In making sure that the governance process is operating as it should, organisations ought to have three lines of defense. The first has to be on the front line: the people who originate transactions; that’s where the action is and where control is most necessary. The second line of defense is a monitoring role in the business; checking processes after the fact. The third line, the icing on the cake in a sense, is internal audit examining everything in the audit universe over a reasonable period of time – the riskier items more often – which means governance must be included.
 
A capability maturity model can function as a helpful tool in measuring the governance process.  Picture, as a model, a tree that compares the existing level of competence (from ad hoc to sophisticated) against six key elements: business policies, business processes, people and organisation, management reports, methodologies, and systems and data. You look for each one and ask, “Where am I now and what’s the desired state?” Being at the lowest ad hoc rung is not a desirable position, but attaining the top spot, while it might be ideal, is sometimes a prohibitively expensive proposition. You also need to have a goal aligned to what makes sense for the organisation.
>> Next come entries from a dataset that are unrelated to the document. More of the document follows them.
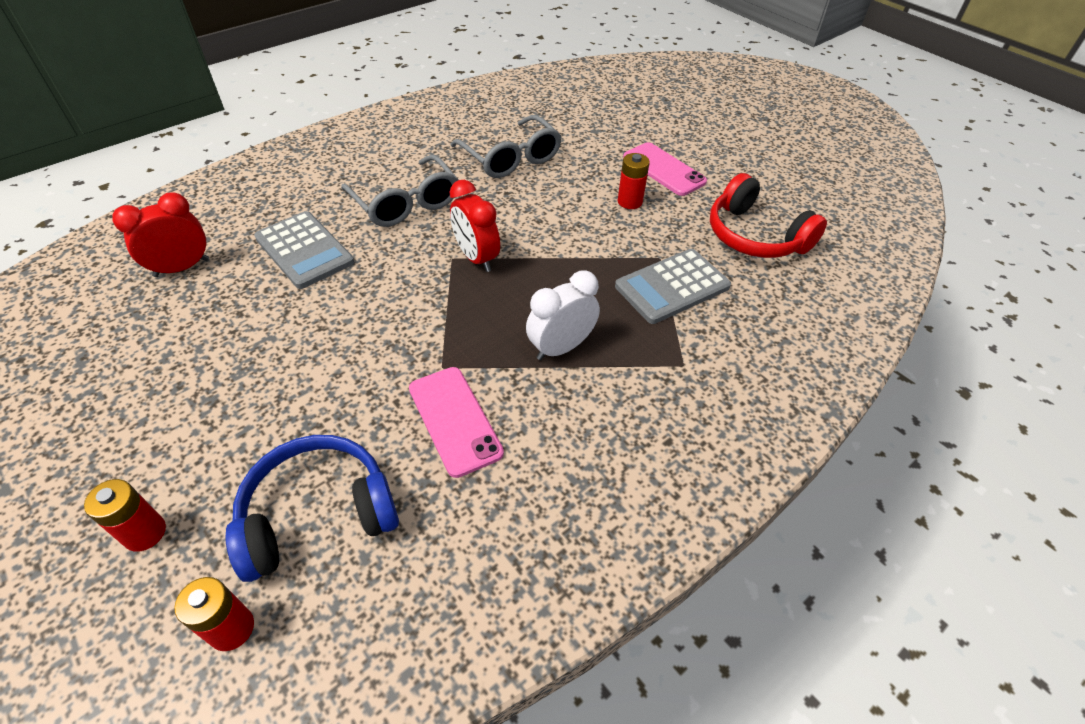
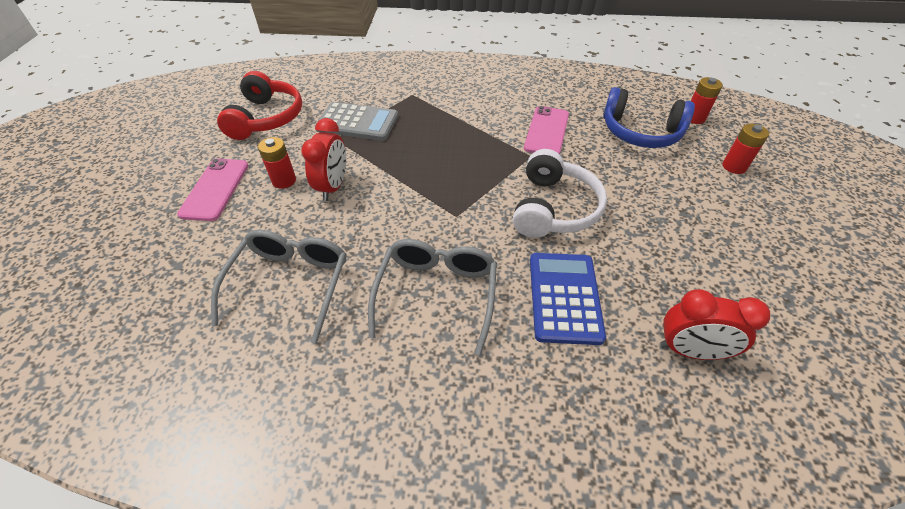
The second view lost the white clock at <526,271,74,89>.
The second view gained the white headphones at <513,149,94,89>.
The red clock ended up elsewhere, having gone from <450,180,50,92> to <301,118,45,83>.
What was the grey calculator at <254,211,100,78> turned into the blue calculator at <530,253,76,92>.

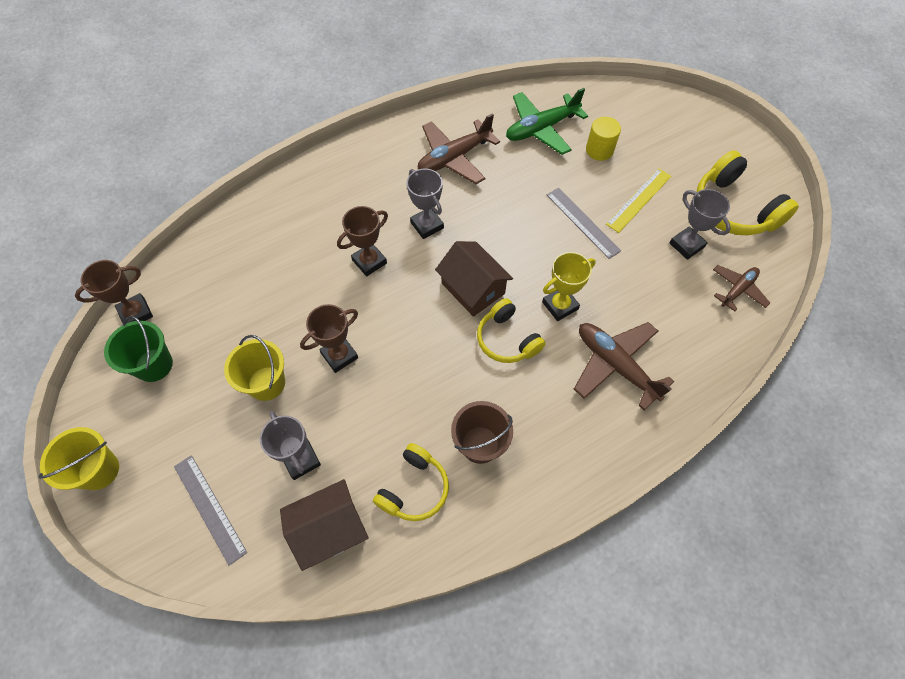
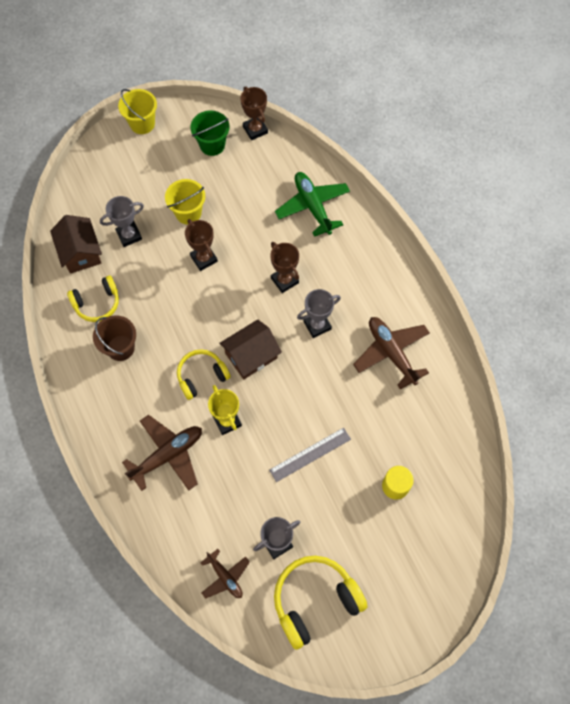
The second view lost the grey ruler at <174,455,73,111>.
The second view lost the yellow ruler at <606,168,65,65>.
The green plane ended up elsewhere, having gone from <506,88,82,67> to <275,172,75,65>.
The yellow headphones at <373,443,76,78> ended up facing another way, 60 degrees counterclockwise from before.

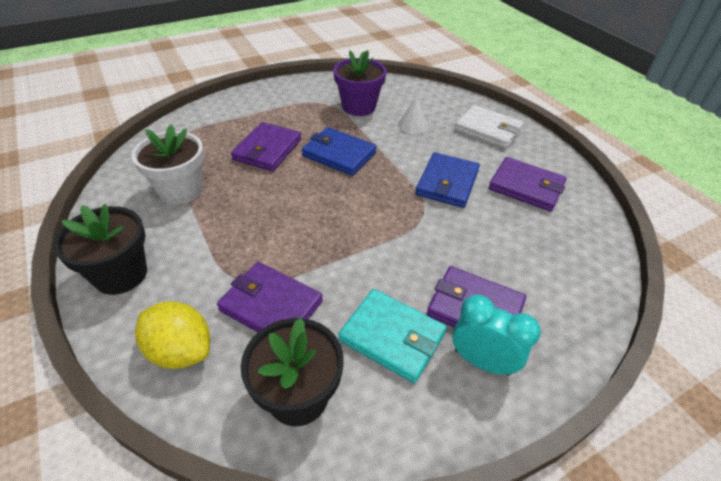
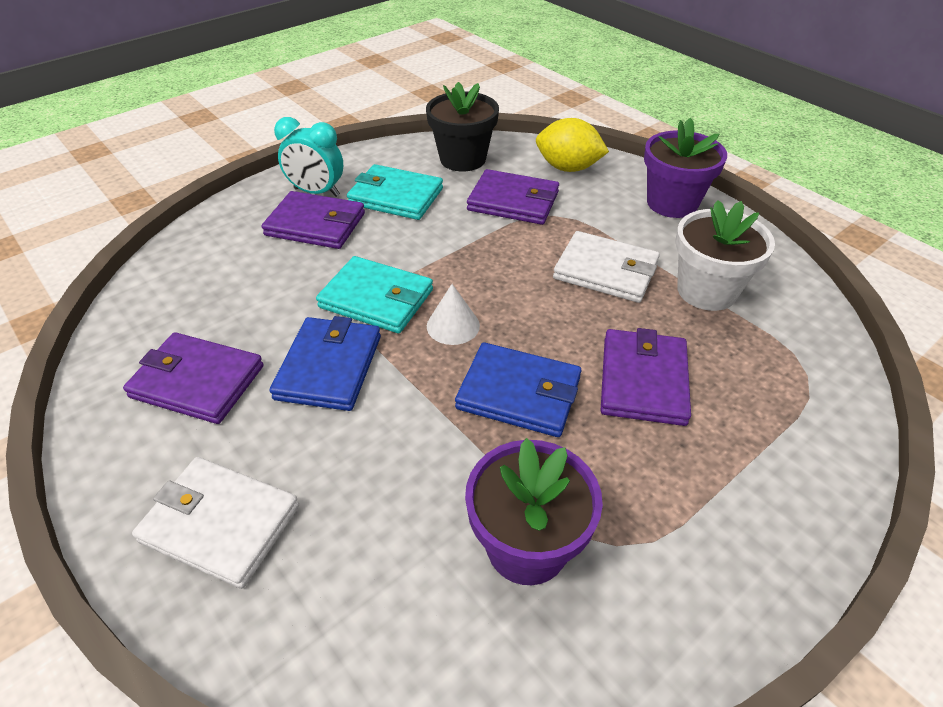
The second view gained the turquoise wallet at <316,256,117,77>.
The second view gained the white wallet at <553,231,107,72>.
The white cone ended up elsewhere, having gone from <398,97,30,37> to <427,284,53,61>.
What was the black flower pot at <53,204,94,91> turned into the purple flower pot at <644,118,83,100>.

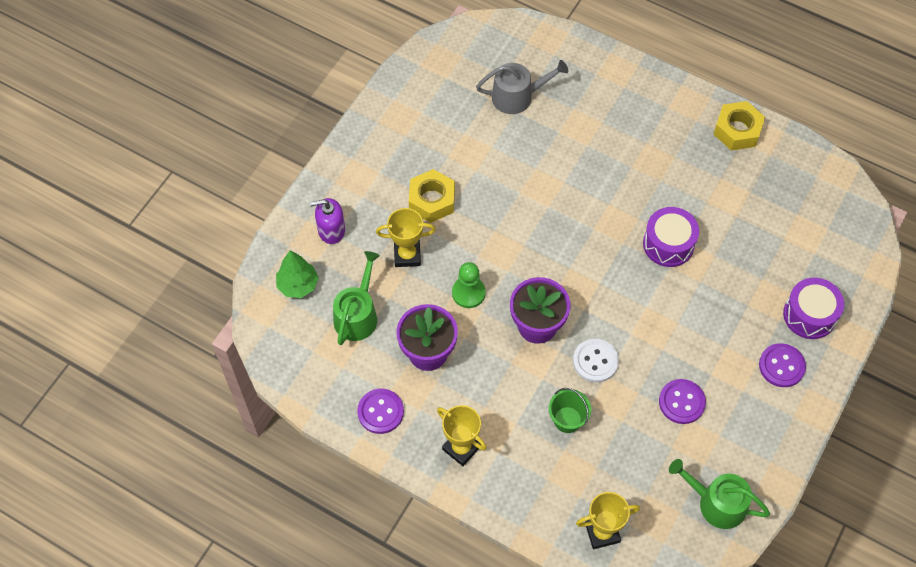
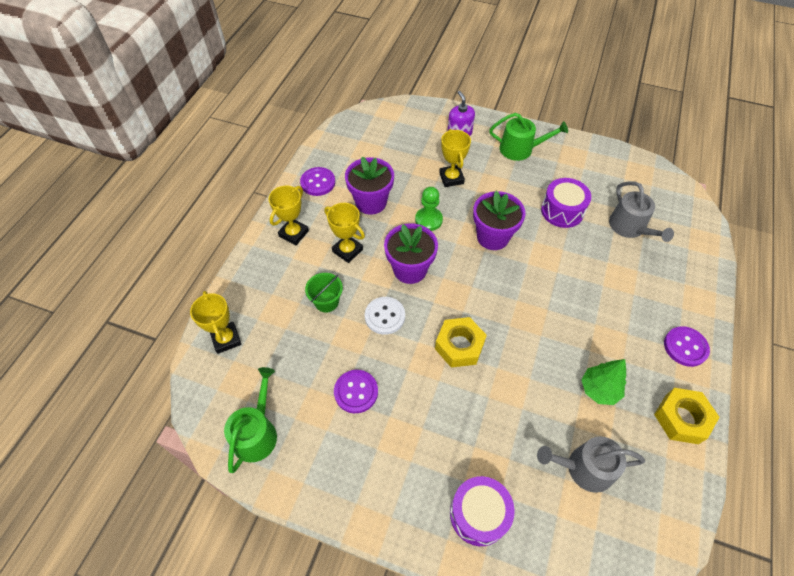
The second view gained the yellow trophy at <324,203,41,60>.
The second view gained the purple flower pot at <473,191,52,59>.
The second view gained the grey watering can at <537,436,108,57>.
The green tree ended up elsewhere, having gone from <276,250,43,48> to <581,359,45,46>.
The green watering can ended up elsewhere, having gone from <333,251,47,94> to <489,113,79,48>.
The yellow nut ended up elsewhere, having gone from <409,169,46,54> to <435,317,52,51>.
The purple drum ended up elsewhere, having gone from <643,207,56,60> to <541,178,50,50>.
The purple button ended up elsewhere, having gone from <759,343,47,44> to <664,326,46,41>.

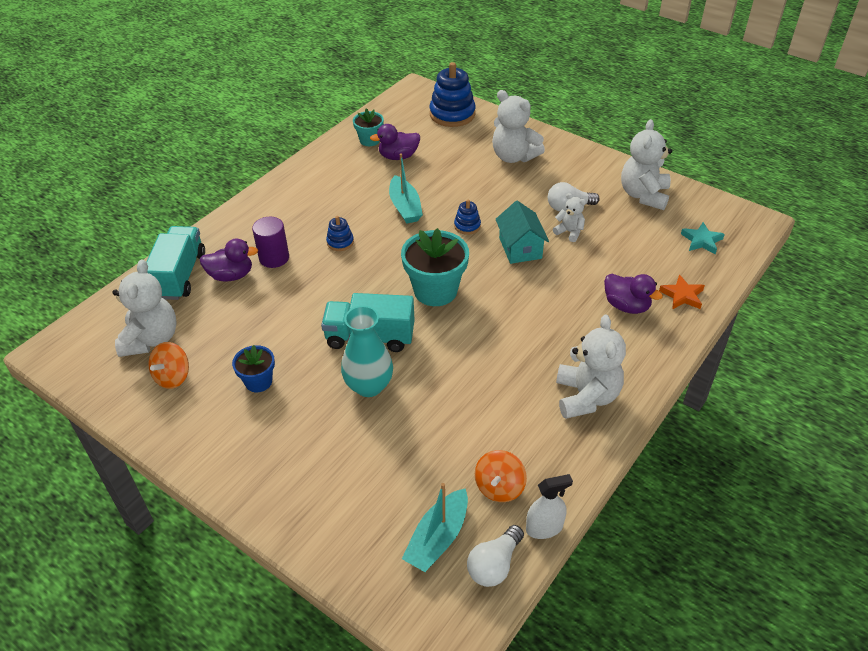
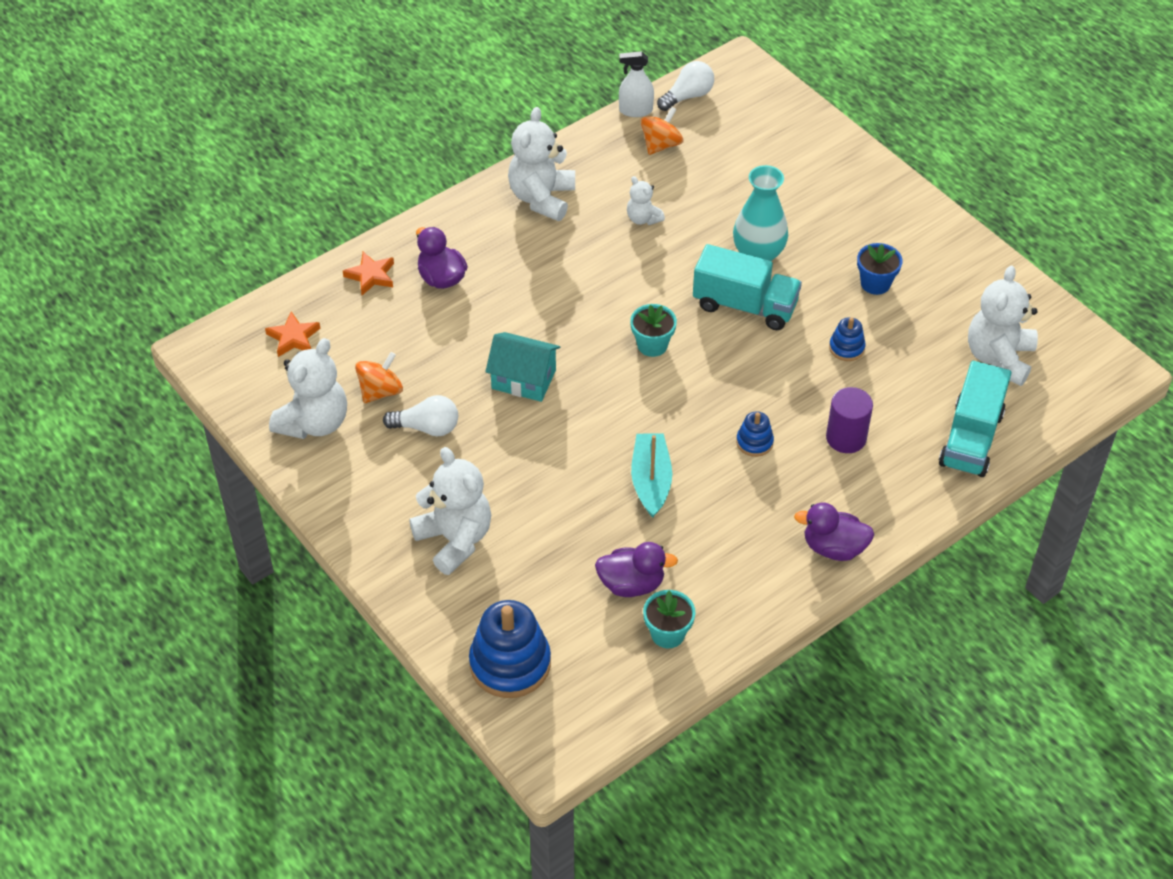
The second view lost the turquoise boat at <402,483,66,89>.
The orange spinning top ended up elsewhere, having gone from <148,342,41,47> to <355,352,48,51>.
The purple duck ended up elsewhere, having gone from <200,238,58,43> to <794,502,80,59>.
The blue stacking toy ended up elsewhere, having gone from <454,200,27,35> to <829,317,37,44>.
The white teddy bear ended up elsewhere, having gone from <553,193,33,49> to <627,176,38,49>.
What was the turquoise star at <681,222,44,32> turned into the orange star at <265,311,55,46>.
The turquoise house at <496,201,53,63> ended up facing another way, 75 degrees counterclockwise from before.
The size of the turquoise flower pot at <401,228,68,78> changed by a factor of 0.56.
If you have a strategy and policy that targets the highest level but your processes are at a basic ad hoc level, achieving such a goal becomes an unlikely prospect. All the pieces need to be aligned – not exactly at the same level, but so the whole picture makes sense.
 
 
Spotlight on Governance
The spotlight has definitely turned to governance and the role internal audit is expected to play in this context. The more an organisation is regulated, the more focus is expected on governance. Internal audit must consider how it has incorporated governance into its audit plans, the priority it assigns to various governance elements, and the appropriate framework, approach and measures to auditing governance elements. It must coordinate with other assurance activities considering the need for an assurance map; for improved performance risk integration and streamlined compliance and, as always, a focus on continuous improvement.
 
It is general practice to have all elements of the audit universe covered every three years with higher-risk items being covered more frequently; perhaps even annually.